- _What is being asked_
Make an exact copy of all the records that follow, apart from the pictures.

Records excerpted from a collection
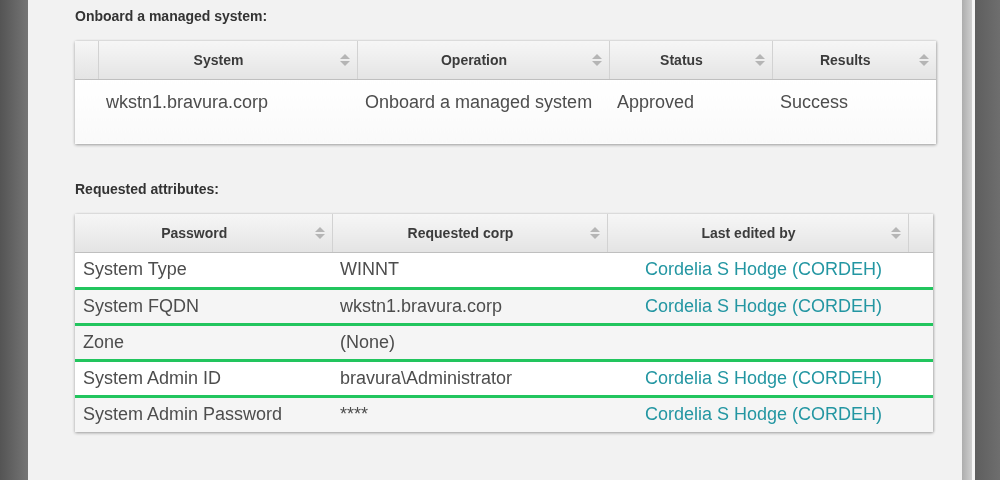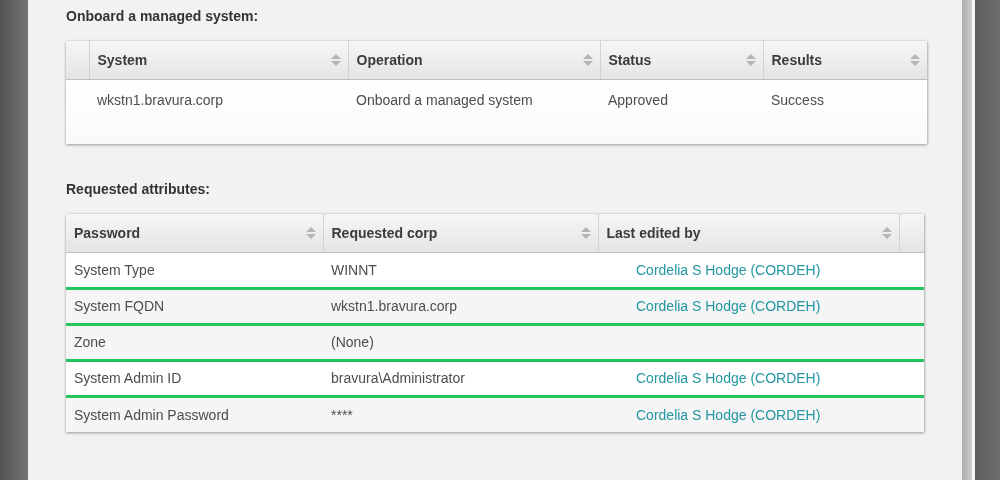--- a/index.html
+++ b/index.html
@@ -14,7 +14,7 @@
     background: linear-gradient(to right, #545454, #757575);
   }
   .content {
-    position: absolute; left: 31px; top: 0; width: 856px; height: 480px;
+    position: absolute; left: 40px; top: 0; width: 856px; height: 480px;
     background: #f2f2f2; padding: 8px 0 0 35px;
   }
   .scrollbar {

- _Exercise result_
--- a/index.html
+++ b/index.html
@@ -14,7 +14,7 @@
     background: linear-gradient(to right, #545454, #757575);
   }
   .content {
-    position: absolute; left: 31px; top: 0; width: 856px; height: 480px;
+    position: absolute; left: 40px; top: 0; width: 856px; height: 480px;
     background: #f2f2f2; padding: 8px 0 0 35px;
   }
   .scrollbar {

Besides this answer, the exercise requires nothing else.